** Opening Data extract block **
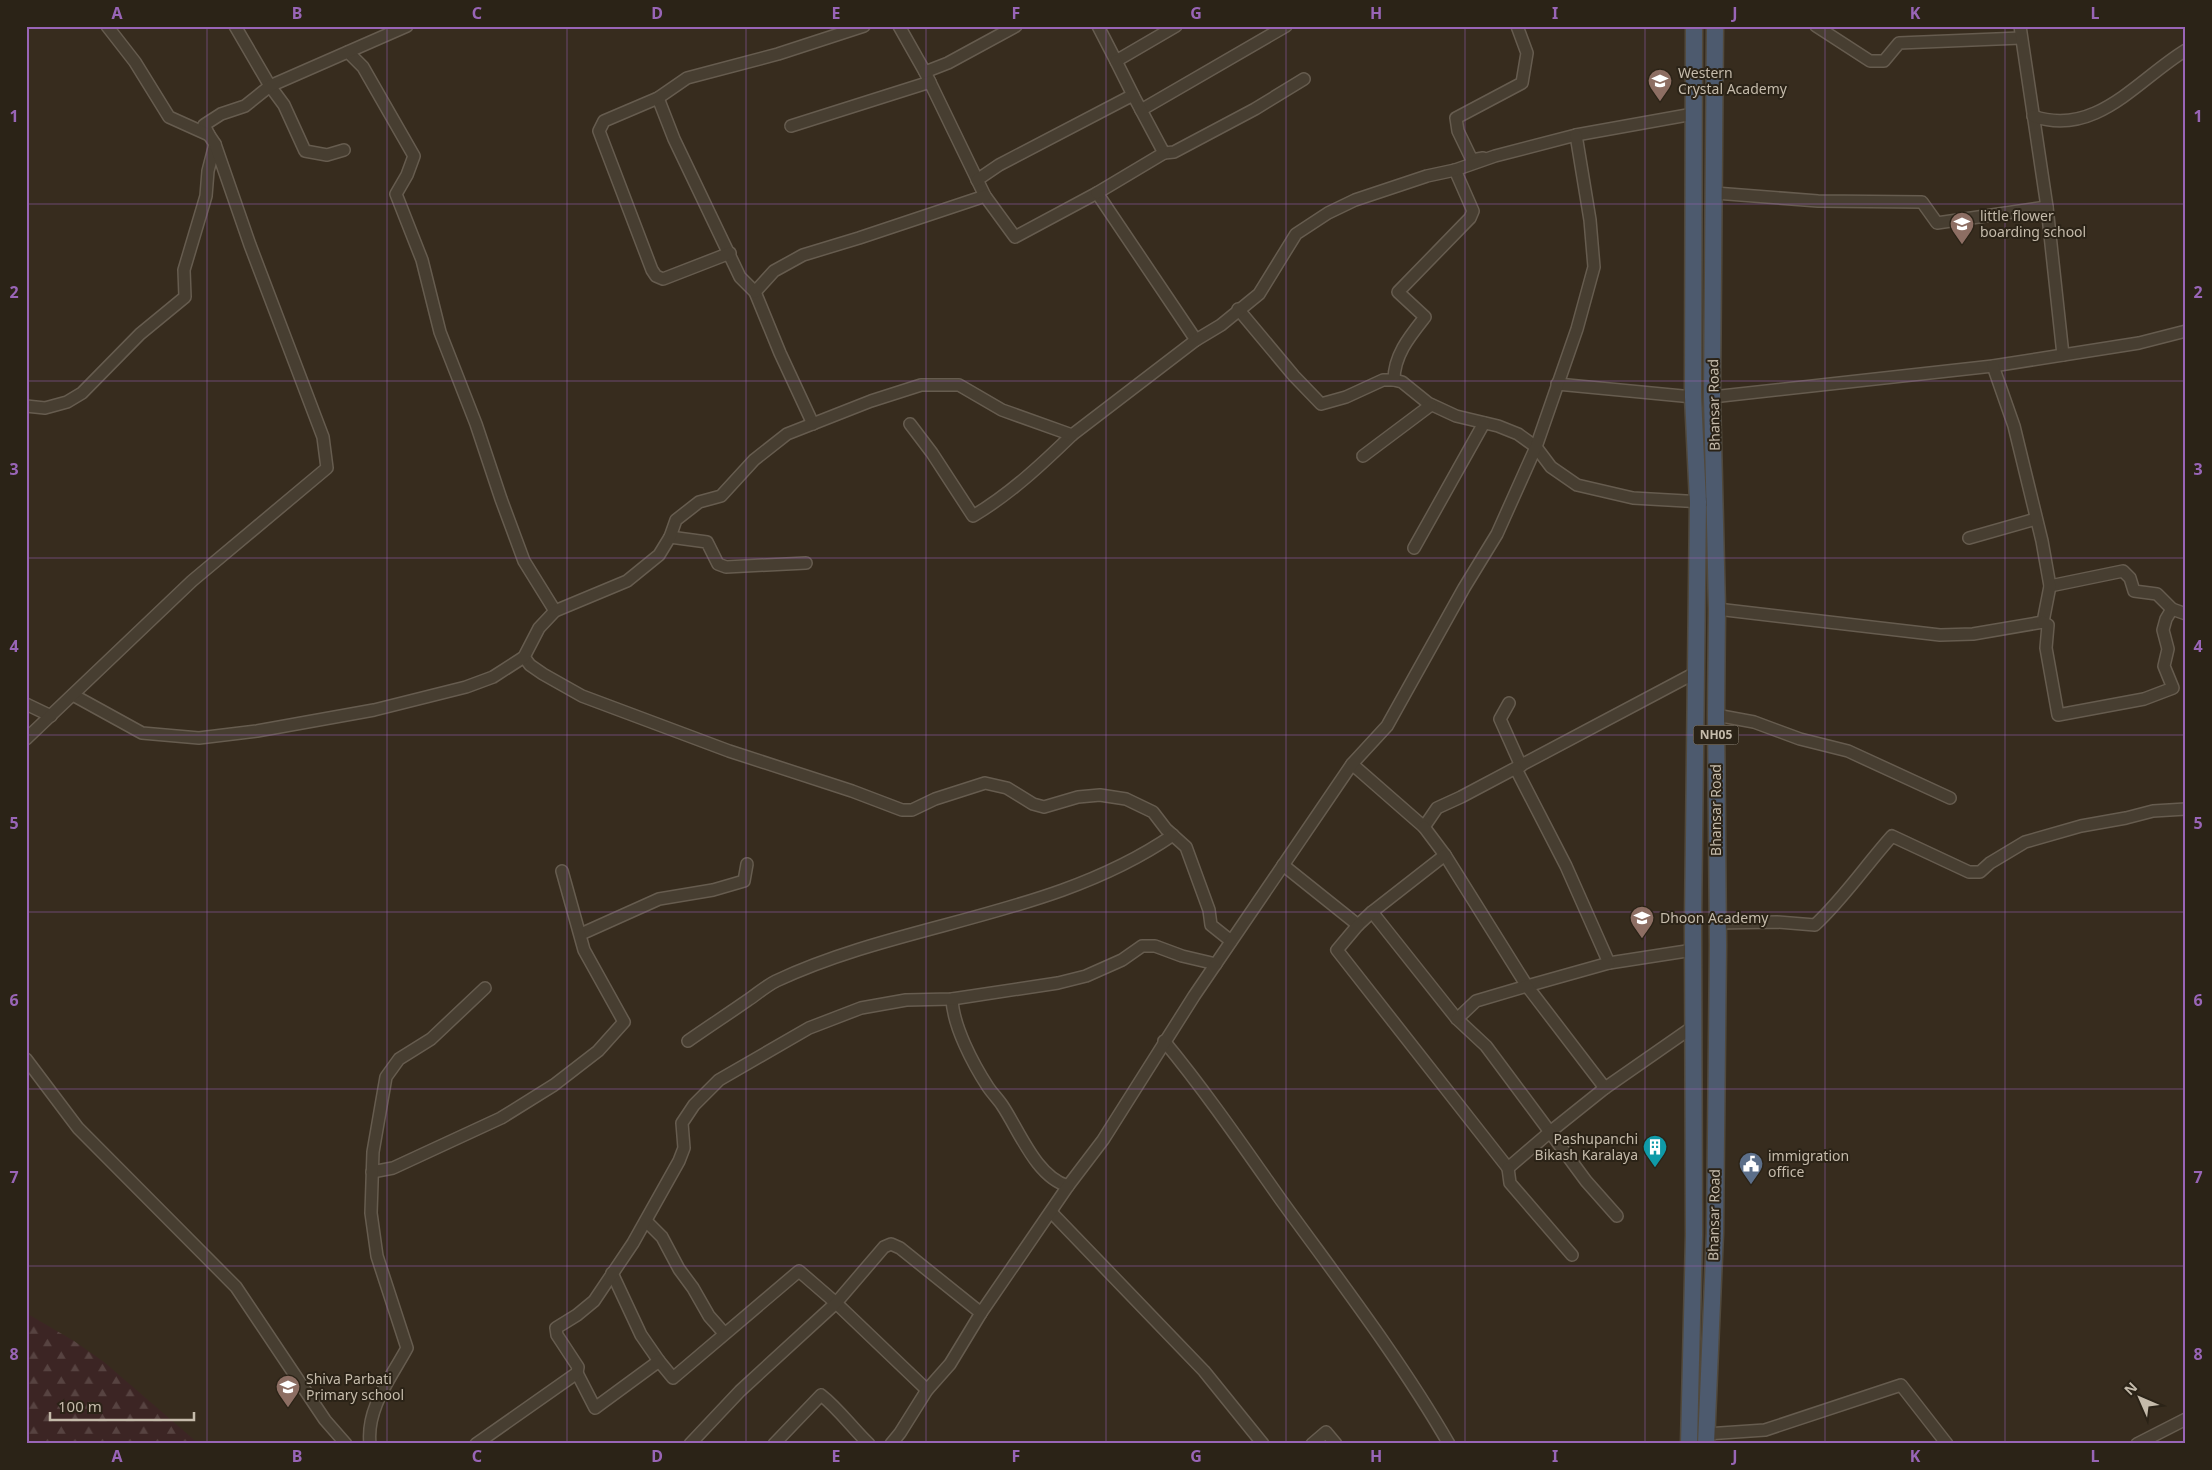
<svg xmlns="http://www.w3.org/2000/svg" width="2212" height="1470" font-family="'Noto Sans',sans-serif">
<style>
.forest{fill:url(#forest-firs)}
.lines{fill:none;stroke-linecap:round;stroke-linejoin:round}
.minor-casing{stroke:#665c4f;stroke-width:14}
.highway-casing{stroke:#51493c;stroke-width:19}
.minor{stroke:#473e31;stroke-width:11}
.highway{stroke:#4d5a6e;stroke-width:16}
.grid{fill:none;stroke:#9965b7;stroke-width:1;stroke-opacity:0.55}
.labels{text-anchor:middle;stroke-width:4;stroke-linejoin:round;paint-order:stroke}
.shield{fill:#2b2317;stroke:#978d7f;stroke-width:1}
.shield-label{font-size:12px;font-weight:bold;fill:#c5bbab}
.poi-label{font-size:14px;fill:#c5bbab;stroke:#2b2317;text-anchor:start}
.street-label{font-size:14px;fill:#c5bbab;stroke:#2b2317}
.neatline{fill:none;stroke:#9965b7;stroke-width:2}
.grid-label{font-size:16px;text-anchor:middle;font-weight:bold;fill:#9965b7}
</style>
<defs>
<pattern id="forest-firs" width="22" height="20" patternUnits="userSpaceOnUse" patternTransform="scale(1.25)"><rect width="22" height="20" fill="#3c2524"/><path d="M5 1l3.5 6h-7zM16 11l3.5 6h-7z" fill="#574341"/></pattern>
</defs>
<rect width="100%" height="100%" fill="#372c1e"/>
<polygon class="forest" points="26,1313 74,1341 104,1362 199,1444 26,1444"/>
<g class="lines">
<defs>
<g id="minor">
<polyline points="235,26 270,86 284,105 305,151 327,155 344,150"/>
<polyline points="899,26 925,72 985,196 1015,237 1097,193 1196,340"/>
<polyline points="1098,26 1116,61 1176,26"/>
<polyline points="1816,26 1870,61 1884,61 1899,43 2021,38"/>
<polyline points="2020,26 2047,207 2063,355"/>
<polyline points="348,52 363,67 414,156 407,175 396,194 422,260 440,332 476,424 501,499 524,561 555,611"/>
<polyline points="1116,61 1133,95"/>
<polyline points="925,72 948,63 1016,26"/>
<polyline points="658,98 674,139 740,277 755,292 780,353 813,424"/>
<polyline points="1141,110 1286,26"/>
<path d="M2033,116C2096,138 2138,79 2186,50"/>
<polyline points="791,126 930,82"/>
<polyline points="209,135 204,125 221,114 245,106 270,86 407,26"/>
<polyline points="1483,158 1472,160 1458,131 1456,118 1522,83 1527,53 1517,26"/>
<polyline points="977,180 999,165 1133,95 1164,153 1174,152 1255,109 1304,79"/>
<polyline points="1097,193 1164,153"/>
<polyline points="1715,193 1818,201 1922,202 1937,223 2047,207"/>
<polyline points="730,253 663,279 656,276 652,270 599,131 604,121 658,98 687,78 778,54 864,26"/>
<polyline points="755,292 774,271 803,255 859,238 985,196"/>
<polyline points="1238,309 1294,376 1321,404 1346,397 1383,380 1394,380 1402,382 1428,403 1456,416 1498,426 1518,434 1536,447 1551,467 1577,485 1633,498 1703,502"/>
<path d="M1394,380C1394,355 1410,336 1425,317L1398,292L1470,218L1473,211L1455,170"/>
<polyline points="1557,384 1693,397"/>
<polyline points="1712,397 1993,366 2139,343 2186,331"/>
<polyline points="26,406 45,408 67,402 82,393 140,334 185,297 184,270 206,196 208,171 215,144"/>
<path d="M910,424L932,453L973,516C1010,494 1041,465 1072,435"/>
<polyline points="1363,456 1431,405"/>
<polyline points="670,537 707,542 718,564 726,567 806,563"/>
<polyline points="1969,538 2036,519"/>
<polyline points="1414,548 1484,423"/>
<polyline points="2050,586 2123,571 2130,578 2134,591 2157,594 2172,609 2186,614"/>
<polyline points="1717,609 1940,635 1973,634 2043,622 2050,586 2042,541 2014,426 1993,366"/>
<polyline points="2043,622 2048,625 2046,648 2058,715 2144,699 2173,688 2164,666 2168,649 2163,630 2166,619 2172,609"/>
<polyline points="524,657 530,665 543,674 582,696 729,751 852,791 902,810 912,810 935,799 985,783 1007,788 1033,804 1044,807 1078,797 1100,795 1126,799 1153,812 1166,829 1186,847 1209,910 1211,925 1231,941"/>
<polyline points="73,695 142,733 199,738 257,731 374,710 466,687 493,677 524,657 539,628 555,611 627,581 659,555 670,537 676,520 699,502 721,496 754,460 787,434 871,401 921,385 959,385 1002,410 1072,435 1196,340 1221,325 1259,294 1296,234 1328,213 1355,200 1427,176 1455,170 1495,156 1576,135 1693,114"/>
<polyline points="1509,703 1500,719 1521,766"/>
<polyline points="26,704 51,716"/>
<polyline points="1716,715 1754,722 1800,739 1848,751 1950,798"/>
<polyline points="26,739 192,581 327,468 323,437 250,245 215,144 209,135 169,117 135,62 107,26"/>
<polyline points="1352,764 1424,827 1437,808 1461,797 1695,673"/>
<polyline points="1516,769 1566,866 1609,963 1693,950"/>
<polyline points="1424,827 1445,855 1527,986 1609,963"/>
<polyline points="1445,855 1372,912 1457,1019 1486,1046 1550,1132 1605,1088"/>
<polyline points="1283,865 1358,925 1372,912"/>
<path d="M1716,923L1777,922L1815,925C1844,898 1866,865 1892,836L1969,872H1980L1990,863L2025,842L2081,826L2126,818L2153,811L2186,809"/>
<polyline points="1358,925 1337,950 1508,1168 1550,1132 1586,1181 1617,1216"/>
<polyline points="581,934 659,899 713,890 744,881 747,864"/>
<path d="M952,999C953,1026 973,1064 988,1087C992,1093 998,1099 1002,1105C1019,1130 1036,1177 1068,1186"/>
<polyline points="1457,1019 1476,1001 1527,986 1605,1088 1694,1026"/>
<path d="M688,1041C708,1027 728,1014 748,1000C757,994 766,986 776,981C904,921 1054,917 1173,835"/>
<path d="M1164,1041C1206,1092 1243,1146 1281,1200C1339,1280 1400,1359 1449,1444"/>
<polyline points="26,1059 78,1128 236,1287 325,1420 346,1444"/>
<polyline points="1508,1168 1510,1183 1572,1255"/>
<polyline points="372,1172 393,1168 501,1118 554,1085 598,1051 624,1022 584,950 562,871"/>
<polyline points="1051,1212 1204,1371 1263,1444"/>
<polyline points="646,1221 662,1237 679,1269 693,1288 709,1316 724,1333"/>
<polyline points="612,1273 641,1335 659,1361"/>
<polyline points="577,1373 595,1408 659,1361 673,1378 799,1271 836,1303 927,1390"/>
<polyline points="1706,1434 1765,1430 1901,1385 1947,1444"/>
<path d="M370,1444C366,1408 391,1378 407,1348L377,1256L371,1213L373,1152L386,1077L399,1059L431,1039L485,988"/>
<polyline points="476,1444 577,1373 578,1367 557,1335 556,1328 577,1315 594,1301 633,1243 679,1161 684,1148 682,1123 694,1105 719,1080 809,1028 861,1008 906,1000 952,999 1058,983 1086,976 1122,960 1142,946 1155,946 1182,956 1216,964"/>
<polyline points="690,1444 740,1391 836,1303 884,1247 891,1244 900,1248 981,1313"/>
<path d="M774,1444L821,1395C839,1409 852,1428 869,1444"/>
<polyline points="891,1444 900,1433 927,1390 950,1364 981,1313 1068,1186 1103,1140 1194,996 1352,764 1387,726 1464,588 1497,534 1536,447 1577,329 1594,267 1590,220 1576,135"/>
<polyline points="1312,1444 1326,1432 1336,1444"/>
<polyline points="2137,1444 2186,1419"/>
</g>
<g id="highway">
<polyline points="1689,1444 1694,1235 1693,922 1698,502 1693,397 1694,26"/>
<polyline points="1706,1444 1715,1233 1718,945 1716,715 1717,609 1712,397 1715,26"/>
</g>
</defs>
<use href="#minor" class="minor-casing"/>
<use href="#highway" class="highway-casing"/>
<use href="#minor" class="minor"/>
<use href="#highway" class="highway"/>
</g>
<path class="grid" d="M207,26V1444M387,26V1444M567,26V1444M746,26V1444M926,26V1444M1106,26V1444M1286,26V1444M1465,26V1444M1645,26V1444M1825,26V1444M2005,26V1444M26,204H2186M26,381H2186M26,558H2186M26,735H2186M26,912H2186M26,1089H2186M26,1266H2186"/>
<defs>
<symbol id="school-pin" viewBox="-11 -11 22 30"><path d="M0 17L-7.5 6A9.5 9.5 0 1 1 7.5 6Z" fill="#8d6e63" stroke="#2b2317"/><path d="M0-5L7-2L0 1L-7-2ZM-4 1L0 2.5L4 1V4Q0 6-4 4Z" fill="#fff"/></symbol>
<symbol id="building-pin" viewBox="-11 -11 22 30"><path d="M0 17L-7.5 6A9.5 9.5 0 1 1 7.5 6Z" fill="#0f9aa8" stroke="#2b2317"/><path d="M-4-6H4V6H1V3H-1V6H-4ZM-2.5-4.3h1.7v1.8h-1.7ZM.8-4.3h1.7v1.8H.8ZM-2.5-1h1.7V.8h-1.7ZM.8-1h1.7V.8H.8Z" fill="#fff"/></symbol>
<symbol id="civic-pin" viewBox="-11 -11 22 30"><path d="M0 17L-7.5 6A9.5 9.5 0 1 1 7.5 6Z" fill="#5c6f8a" stroke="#2b2317"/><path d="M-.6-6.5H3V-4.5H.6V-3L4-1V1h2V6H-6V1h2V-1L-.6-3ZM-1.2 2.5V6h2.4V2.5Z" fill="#fff"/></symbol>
</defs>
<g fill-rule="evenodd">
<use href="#school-pin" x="1646" y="67" width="28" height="38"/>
<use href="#school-pin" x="1948" y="210" width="28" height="38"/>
<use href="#school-pin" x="1628" y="904" width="28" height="38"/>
<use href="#building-pin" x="1641" y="1133" width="28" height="38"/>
<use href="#civic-pin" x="1737" y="1150" width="28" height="38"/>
<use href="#school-pin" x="274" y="1373" width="28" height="38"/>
</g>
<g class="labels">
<rect class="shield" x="1693.5" y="725.5" width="45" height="19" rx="4"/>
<g class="shield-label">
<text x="1716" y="739">NH05</text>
</g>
<g class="poi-label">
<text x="1678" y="78">Western<tspan x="1678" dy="16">Crystal Academy</tspan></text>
<text x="1980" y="221">little flower<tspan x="1980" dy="16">boarding school</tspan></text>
<text x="1660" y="923">Dhoon Academy</text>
<text x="1638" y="1144" text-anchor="end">Pashupanchi<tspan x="1638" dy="16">Bikash Karalaya</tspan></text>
<text x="1768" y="1161">immigration<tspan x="1768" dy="16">office</tspan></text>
<text x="306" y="1384">Shiva Parbati<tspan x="306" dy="16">Primary school</tspan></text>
</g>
<g class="street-label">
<text transform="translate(1714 405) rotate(-91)" y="5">Bhansar Road</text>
<text transform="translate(1716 810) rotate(-90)" y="5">Bhansar Road</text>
<text transform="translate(1714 1215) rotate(-89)" y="5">Bhansar Road</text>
</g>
</g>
<rect width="2212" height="1470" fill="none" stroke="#2b2317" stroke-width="55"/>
<g transform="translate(2140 1398) rotate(315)" stroke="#2b2317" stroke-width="4" paint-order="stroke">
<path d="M0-4L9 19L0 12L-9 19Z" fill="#c5bbab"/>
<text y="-8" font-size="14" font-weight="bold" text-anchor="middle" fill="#c5bbab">N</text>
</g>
<path d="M50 1412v8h144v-8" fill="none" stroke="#c5bbab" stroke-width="2.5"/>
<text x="58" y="1412" font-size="15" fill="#c5bbab" stroke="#2b2317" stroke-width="4" paint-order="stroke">100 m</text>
<rect x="28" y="28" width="2156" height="1414" class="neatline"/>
<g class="grid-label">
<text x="117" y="19">A</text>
<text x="297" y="19">B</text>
<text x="477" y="19">C</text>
<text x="657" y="19">D</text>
<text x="836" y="19">E</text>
<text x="1016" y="19">F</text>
<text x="1196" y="19">G</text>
<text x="1376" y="19">H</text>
<text x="1555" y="19">I</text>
<text x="1735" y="19">J</text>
<text x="1915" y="19">K</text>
<text x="2095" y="19">L</text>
<text x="14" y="122">1</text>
<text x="2198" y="122">1</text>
<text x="14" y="298">2</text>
<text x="2198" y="298">2</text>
<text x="14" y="475">3</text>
<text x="2198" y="475">3</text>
<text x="14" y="652">4</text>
<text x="2198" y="652">4</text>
<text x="14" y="829">5</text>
<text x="2198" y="829">5</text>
<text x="14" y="1006">6</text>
<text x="2198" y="1006">6</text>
<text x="14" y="1183">7</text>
<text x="2198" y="1183">7</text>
<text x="14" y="1360">8</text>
<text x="2198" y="1360">8</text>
<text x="117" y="1462">A</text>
<text x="297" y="1462">B</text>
<text x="477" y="1462">C</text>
<text x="657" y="1462">D</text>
<text x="836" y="1462">E</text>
<text x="1016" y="1462">F</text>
<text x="1196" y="1462">G</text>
<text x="1376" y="1462">H</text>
<text x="1555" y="1462">I</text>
<text x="1735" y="1462">J</text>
<text x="1915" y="1462">K</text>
<text x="2095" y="1462">L</text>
</g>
</svg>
** Closing Data extract block **
■ Work item:
Search the records for the string "casing" and, wherever a line contains it, please copy that line.

■ Finished task:
.minor-casing{stroke:#665c4f;stroke-width:14}
.highway-casing{stroke:#51493c;stroke-width:19}
<use href="#minor" class="minor-casing"/>
<use href="#highway" class="highway-casing"/>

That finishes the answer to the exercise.